Please state how many lines of the listing contain the word "xmlns", giving the number by itself.

○ ○ ○

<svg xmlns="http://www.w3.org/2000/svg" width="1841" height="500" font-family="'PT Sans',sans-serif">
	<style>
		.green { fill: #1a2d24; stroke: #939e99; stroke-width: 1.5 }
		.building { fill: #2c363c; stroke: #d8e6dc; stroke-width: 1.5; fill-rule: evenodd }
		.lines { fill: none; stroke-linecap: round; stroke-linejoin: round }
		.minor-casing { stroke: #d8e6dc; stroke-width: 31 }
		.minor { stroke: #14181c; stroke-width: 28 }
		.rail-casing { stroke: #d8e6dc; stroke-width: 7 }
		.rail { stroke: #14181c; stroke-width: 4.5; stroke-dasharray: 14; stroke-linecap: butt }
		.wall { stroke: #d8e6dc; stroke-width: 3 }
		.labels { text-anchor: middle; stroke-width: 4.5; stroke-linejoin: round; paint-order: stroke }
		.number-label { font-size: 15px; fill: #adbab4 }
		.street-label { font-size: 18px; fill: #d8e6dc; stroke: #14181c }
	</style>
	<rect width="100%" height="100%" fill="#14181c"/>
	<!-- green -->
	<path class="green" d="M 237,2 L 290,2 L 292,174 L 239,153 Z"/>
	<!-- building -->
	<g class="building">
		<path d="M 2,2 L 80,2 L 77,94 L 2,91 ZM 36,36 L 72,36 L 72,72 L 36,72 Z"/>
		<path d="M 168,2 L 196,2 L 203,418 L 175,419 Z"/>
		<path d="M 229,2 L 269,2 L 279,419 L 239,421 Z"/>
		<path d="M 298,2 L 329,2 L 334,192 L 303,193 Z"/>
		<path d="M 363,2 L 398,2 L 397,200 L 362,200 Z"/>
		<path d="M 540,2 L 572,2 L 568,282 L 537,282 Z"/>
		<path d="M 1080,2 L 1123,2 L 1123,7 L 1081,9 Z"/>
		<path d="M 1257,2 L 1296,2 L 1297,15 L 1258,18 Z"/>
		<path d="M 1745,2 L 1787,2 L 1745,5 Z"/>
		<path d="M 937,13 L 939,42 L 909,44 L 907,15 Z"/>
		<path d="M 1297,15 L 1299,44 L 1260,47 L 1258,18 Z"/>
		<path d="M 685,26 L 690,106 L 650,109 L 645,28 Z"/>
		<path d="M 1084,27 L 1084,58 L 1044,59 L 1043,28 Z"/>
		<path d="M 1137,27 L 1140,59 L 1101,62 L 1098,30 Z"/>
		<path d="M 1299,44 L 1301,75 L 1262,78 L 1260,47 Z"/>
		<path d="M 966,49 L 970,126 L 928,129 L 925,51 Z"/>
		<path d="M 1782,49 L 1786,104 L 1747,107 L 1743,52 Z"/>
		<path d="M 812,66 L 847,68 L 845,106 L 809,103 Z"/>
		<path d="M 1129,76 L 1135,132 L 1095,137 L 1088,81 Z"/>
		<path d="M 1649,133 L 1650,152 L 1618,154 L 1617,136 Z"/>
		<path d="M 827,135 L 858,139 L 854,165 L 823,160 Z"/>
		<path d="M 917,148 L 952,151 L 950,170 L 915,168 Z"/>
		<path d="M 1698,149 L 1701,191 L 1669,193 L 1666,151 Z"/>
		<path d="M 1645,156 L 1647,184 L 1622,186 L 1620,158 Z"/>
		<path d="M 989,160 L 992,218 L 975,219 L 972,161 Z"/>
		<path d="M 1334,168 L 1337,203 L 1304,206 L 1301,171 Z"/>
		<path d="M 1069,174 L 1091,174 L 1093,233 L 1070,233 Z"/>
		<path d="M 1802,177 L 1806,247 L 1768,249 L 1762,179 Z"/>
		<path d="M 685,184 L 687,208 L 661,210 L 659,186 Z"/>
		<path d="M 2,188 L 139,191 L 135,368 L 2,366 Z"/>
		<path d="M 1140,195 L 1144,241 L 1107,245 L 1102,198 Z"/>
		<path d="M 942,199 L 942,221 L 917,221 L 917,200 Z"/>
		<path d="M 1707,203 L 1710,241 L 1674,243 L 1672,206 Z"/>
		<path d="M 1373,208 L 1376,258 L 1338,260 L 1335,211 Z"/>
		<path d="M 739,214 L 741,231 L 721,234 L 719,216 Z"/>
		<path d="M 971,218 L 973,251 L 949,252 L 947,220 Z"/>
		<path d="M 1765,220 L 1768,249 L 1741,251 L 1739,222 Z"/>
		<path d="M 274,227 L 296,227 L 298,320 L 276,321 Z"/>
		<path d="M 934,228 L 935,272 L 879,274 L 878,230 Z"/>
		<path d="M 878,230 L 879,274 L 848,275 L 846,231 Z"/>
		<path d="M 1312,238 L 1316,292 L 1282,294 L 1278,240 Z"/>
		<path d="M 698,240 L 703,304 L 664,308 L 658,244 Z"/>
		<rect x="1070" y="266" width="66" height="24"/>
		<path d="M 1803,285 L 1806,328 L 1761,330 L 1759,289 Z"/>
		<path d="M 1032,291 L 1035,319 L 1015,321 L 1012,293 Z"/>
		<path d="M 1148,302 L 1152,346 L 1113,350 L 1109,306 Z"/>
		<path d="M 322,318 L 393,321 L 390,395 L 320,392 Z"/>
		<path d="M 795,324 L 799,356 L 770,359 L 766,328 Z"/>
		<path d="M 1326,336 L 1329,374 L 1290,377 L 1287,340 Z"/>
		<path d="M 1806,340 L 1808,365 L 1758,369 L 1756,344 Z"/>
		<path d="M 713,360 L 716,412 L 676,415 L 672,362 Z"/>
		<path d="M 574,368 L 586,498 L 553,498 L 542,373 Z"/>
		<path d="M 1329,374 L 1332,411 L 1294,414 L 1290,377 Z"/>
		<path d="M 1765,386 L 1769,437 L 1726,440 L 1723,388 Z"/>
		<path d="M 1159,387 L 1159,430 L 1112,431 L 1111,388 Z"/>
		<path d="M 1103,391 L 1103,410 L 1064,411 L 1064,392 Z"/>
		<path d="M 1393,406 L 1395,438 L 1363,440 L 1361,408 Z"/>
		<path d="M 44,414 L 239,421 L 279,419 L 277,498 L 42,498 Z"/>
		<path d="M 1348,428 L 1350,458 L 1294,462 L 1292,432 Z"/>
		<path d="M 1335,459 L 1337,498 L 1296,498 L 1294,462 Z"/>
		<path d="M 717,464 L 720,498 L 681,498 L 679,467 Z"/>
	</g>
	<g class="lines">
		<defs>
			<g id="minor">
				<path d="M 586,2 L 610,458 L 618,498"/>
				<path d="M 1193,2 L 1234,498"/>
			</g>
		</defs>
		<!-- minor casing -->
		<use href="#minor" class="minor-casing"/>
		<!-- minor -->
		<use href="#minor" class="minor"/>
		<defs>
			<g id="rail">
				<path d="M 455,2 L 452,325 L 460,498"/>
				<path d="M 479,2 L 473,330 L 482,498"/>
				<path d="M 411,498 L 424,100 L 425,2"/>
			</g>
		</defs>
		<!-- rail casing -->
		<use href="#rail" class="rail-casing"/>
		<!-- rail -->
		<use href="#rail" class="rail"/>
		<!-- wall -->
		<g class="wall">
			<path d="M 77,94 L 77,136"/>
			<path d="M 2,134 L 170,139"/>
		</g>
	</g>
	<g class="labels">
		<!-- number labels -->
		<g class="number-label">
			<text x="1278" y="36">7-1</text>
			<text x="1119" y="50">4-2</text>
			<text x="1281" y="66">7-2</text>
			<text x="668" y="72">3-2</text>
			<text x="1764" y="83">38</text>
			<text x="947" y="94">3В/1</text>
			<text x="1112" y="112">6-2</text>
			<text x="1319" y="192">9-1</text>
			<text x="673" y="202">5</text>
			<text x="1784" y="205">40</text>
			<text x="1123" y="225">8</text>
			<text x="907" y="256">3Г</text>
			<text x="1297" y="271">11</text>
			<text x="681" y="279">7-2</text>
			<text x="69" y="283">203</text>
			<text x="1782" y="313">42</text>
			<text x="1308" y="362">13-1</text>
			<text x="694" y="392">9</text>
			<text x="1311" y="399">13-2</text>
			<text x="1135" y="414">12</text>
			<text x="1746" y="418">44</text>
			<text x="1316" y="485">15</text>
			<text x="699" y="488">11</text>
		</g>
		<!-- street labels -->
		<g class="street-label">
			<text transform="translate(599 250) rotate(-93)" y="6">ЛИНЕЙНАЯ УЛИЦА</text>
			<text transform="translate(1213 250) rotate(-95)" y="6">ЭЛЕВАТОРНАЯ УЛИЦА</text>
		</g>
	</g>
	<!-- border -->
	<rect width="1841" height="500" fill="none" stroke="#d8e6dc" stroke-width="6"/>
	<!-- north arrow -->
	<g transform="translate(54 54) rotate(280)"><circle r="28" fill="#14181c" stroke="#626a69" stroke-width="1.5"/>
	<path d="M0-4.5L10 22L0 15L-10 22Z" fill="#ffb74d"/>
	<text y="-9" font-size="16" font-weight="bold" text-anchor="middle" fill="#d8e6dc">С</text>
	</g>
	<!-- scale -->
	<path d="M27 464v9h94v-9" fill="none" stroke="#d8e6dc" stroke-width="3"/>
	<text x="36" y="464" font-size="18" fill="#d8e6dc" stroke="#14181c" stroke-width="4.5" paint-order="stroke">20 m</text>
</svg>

○ ○ ○

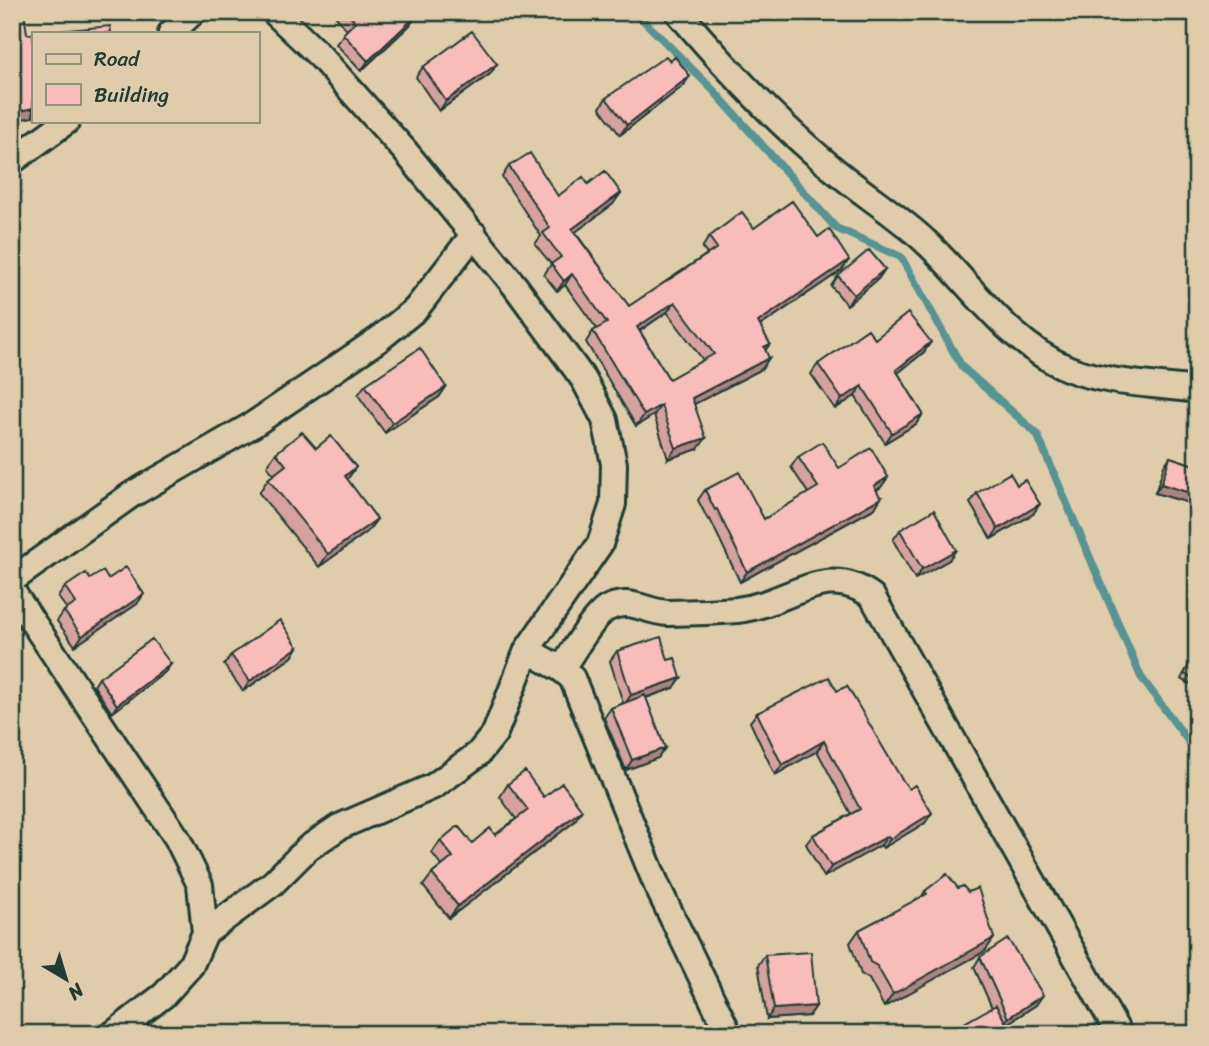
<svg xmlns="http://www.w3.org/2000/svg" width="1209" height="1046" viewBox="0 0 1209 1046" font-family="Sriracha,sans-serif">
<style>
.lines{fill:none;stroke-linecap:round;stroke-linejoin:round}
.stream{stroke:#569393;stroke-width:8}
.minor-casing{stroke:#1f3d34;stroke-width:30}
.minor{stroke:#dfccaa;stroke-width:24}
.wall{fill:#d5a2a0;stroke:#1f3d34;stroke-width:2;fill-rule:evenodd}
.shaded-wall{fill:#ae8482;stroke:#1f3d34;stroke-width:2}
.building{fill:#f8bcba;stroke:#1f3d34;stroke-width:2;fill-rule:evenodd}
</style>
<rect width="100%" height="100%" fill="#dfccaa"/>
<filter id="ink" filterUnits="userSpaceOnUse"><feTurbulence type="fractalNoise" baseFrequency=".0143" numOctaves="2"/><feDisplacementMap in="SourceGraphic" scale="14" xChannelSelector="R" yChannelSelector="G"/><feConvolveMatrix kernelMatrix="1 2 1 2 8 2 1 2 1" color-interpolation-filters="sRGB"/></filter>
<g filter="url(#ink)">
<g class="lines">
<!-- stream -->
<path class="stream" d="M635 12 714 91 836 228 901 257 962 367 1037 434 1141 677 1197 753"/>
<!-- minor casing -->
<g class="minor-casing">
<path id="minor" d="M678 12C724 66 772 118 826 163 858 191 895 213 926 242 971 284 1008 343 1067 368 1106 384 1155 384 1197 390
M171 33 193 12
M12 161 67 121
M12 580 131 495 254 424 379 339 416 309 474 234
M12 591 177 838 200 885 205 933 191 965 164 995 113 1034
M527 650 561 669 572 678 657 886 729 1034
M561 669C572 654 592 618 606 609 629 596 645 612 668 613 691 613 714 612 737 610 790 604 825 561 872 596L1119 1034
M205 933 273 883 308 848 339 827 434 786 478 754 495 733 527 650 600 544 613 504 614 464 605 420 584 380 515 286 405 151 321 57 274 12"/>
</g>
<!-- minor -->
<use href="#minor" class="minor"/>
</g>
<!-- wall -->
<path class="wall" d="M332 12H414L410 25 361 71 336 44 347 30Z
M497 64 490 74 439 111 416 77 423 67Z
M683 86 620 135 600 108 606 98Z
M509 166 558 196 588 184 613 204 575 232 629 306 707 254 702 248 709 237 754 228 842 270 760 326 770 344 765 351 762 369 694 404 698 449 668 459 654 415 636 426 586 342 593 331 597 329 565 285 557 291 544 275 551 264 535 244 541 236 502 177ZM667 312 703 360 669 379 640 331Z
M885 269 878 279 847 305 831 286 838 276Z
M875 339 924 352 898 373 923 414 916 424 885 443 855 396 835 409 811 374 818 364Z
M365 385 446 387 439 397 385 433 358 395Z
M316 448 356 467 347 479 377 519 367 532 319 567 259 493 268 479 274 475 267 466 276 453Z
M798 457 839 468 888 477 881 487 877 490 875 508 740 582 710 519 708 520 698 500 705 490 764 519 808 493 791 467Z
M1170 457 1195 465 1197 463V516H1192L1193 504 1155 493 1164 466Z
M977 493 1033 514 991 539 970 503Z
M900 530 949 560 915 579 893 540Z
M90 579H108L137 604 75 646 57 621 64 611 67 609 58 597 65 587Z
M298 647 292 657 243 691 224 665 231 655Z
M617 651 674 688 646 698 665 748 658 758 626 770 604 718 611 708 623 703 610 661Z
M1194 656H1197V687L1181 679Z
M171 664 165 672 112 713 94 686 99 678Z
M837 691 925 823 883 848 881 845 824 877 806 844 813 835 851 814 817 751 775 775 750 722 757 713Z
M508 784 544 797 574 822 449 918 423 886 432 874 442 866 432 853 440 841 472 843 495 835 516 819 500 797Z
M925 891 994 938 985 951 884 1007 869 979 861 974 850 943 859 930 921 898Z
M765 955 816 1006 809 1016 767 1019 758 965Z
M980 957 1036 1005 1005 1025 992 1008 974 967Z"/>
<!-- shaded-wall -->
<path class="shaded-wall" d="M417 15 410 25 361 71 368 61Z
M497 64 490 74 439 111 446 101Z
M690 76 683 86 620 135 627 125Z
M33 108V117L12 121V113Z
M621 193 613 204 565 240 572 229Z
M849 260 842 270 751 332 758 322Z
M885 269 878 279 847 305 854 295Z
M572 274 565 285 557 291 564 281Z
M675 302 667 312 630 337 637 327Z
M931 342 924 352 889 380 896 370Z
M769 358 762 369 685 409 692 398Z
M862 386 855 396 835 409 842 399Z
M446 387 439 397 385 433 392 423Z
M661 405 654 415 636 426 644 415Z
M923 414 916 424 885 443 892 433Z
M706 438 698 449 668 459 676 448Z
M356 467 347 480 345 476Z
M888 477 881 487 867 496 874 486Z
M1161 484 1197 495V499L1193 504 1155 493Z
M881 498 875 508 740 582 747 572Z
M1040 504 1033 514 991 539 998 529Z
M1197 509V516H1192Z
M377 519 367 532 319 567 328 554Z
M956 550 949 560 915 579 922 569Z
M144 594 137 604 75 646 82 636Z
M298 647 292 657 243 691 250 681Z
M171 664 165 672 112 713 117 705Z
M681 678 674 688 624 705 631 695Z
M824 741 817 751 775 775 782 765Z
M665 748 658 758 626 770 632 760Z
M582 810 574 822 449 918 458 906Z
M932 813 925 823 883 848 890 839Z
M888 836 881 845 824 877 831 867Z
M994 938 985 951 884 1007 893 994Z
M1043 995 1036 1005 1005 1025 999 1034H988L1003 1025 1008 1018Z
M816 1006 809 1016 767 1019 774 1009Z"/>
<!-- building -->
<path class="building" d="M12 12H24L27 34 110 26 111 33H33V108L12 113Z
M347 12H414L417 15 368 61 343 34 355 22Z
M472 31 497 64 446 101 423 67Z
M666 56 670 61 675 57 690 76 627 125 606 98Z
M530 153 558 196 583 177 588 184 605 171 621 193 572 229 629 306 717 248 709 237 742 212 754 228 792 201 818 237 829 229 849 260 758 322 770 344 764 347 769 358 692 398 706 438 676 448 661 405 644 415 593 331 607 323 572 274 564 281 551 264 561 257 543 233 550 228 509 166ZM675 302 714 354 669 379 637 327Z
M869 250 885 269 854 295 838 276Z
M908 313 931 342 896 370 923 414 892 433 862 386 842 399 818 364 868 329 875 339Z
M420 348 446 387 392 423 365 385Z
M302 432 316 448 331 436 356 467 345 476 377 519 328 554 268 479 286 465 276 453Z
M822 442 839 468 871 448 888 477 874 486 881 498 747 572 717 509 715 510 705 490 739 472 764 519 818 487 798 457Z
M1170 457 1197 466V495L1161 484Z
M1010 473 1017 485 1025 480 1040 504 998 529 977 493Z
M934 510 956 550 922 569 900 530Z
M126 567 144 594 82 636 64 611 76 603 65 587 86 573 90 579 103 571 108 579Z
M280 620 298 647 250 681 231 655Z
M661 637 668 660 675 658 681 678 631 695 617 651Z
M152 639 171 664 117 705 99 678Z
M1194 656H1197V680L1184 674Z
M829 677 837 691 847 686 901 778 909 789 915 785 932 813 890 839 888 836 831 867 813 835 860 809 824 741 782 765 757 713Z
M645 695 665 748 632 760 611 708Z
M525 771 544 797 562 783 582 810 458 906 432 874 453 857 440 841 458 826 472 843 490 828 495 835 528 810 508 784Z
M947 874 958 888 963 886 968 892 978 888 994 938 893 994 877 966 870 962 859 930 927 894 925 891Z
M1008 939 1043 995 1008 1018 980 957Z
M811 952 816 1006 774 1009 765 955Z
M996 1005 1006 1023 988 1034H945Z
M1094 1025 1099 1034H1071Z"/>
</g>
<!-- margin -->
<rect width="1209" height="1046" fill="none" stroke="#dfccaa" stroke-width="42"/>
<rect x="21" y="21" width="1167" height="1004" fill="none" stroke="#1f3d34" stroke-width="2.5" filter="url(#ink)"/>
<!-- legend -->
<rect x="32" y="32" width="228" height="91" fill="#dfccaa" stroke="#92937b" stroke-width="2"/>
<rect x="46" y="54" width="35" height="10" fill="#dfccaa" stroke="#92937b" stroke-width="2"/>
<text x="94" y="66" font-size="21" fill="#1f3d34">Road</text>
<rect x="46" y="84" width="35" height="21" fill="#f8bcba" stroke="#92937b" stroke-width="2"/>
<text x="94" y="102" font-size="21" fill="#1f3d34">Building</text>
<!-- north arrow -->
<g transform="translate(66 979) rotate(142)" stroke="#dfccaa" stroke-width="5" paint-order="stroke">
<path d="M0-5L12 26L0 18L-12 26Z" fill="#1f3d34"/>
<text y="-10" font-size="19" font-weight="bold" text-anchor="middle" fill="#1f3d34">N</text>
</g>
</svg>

○ ○ ○

* Answer to the problem: 2